If broadcasters can entice small advertisers up the funnel, the main argument for ignoring what is rapidly becoming the growth engine of the advertising economy — that their activity amounts to little more than petty digital shelf wobbling, which has no place at the International Festival of Creativity — starts to lose clout.

Opening up Cannes Lions to SMEs presents some organisational challenges for the festival, of course. Defining SME is the first one. Governments often use employee numbers to classify companies, but WhatsApp only had 55 employees when it sold for $19bn, so using headcount as the criterion would probably result in some absurd disparities. It’s probably not realistic to expect SMEs to fly en masse to the Riviera every year, either. In fact, expecting them to shell out more than a peppercorn sum to enter the awards would be a big ask. The organisers might even want to consider substituting the Lion trophy for a cash prize in this category. But it could be worth the effort and expense, for Cannes Lions and the entire ad industry, to make it work.

The vast majority of what we know about consumer behaviour and effective marketing comes from data from large organisations. One of the criticisms levied by Oxford marketing professor Felipe Thomaz against the laws of growth described in How Brands Grow is that they only apply to brands that are already big (and operating in a static market).

Similarly, The Long and the Short of It was written using case studies from the IPA’s Effectiveness Awards, and I’d hazard that there weren’t a lot of SMEs in that data bank, either.

A well-stocked repository of effective campaigns from SMEs could yield all sorts of new insights and revelations about how people buy and how marketing works. But it’s not just in the aggregate that these case studies could prove instructive.

I’m not suggesting that the advent of self-serve TV advertising will mean that Sparshatts Of Swanwick will start producing films at the level of Honda’s Cog, or that Polhil Garden Centre is going to come up with a strategy as rigorous as Snickers’ You’re Not You When You’re Hungry. (Although, the reaction to a John Lewis-esque Christmas ad put out by a small pub in Enniskillen in 2023 suggests you shouldn’t rule out the prospect entirely.)

But you should never underestimate the invention that can spring from the lower leagues and even the amateur ranks of an industry.
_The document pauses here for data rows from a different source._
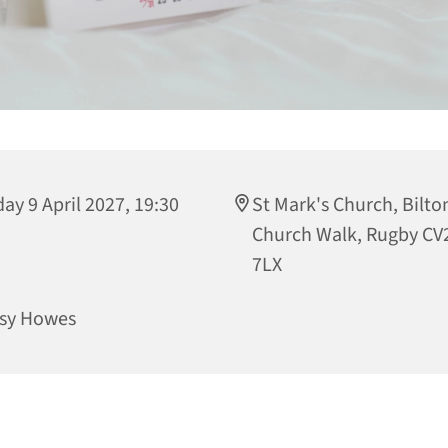
day 9 April 2027, 19:30
St Mark's Church, Bilto
Church Walk, Rugby CV
7LX
sy Howes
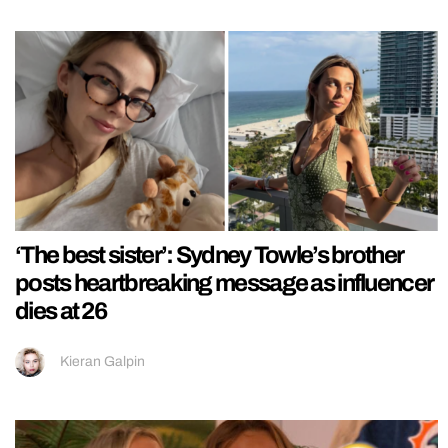
‘The best sister’: Sydney Towle’s brother
posts heartbreaking message as influencer
dies at 26
Kieran Galpin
Just look at how many publishers today take inspiration from the formats and language that emerged out of the blogosphere or were honed on social media.

That’s not to denigrate multinational marketers or the creatives and strategists who dedicated themselves to their craft. If anything, this industry needs more professional standards, not fewer. It’s just that being a part of a large organisation and dealing with substantial budgets usually engenders caution, process, and adherence to established precedents and ways of working. SME advertisers are free to experiment in ways that big brands and agencies can’t, and probably shouldn’t, because they don’t make sense based on what we already know about how advertising works.
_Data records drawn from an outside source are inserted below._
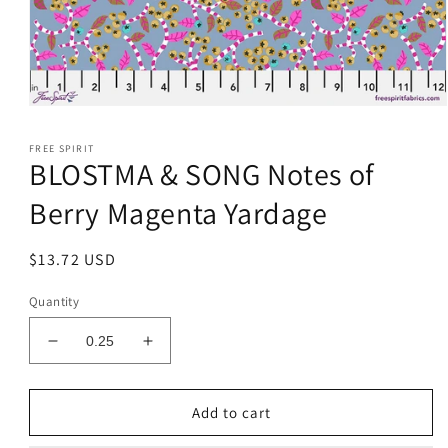
Open
media
1
FREE SPIRIT
in
BLOSTMA & SONG Notes of
modal
Berry Magenta Yardage
Regular
$13.72 USD
price
Quantity
Decrease
Increase
quantity
quantity
for
for
BLOSTMA
BLOSTMA
Add to cart
&amp;
&amp;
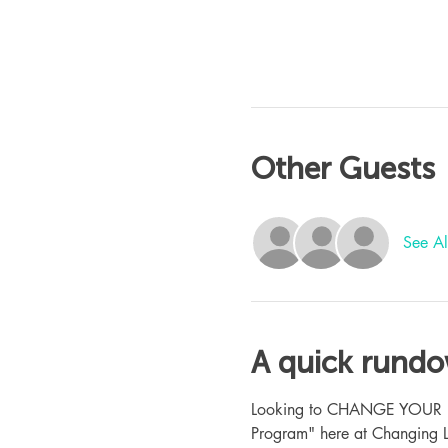
Other Guests
See Al
A quick rund
Looking to CHANGE YOUR LIFE
Program" here at Changing L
Granted, a lot of those marketing experiments by SMEs will fail, but a fraction of them will perform better than anyone would have expected for reasons that aren’t intuitive, and these could point the way to new, more effective ways of working.

So, broaden the church of Cannes Lions and welcome SME advertisers. The industry has nothing to fear but potentially lots to learn.

*Metaphorical barbarians, of course. Some of my best friends are small-business owners.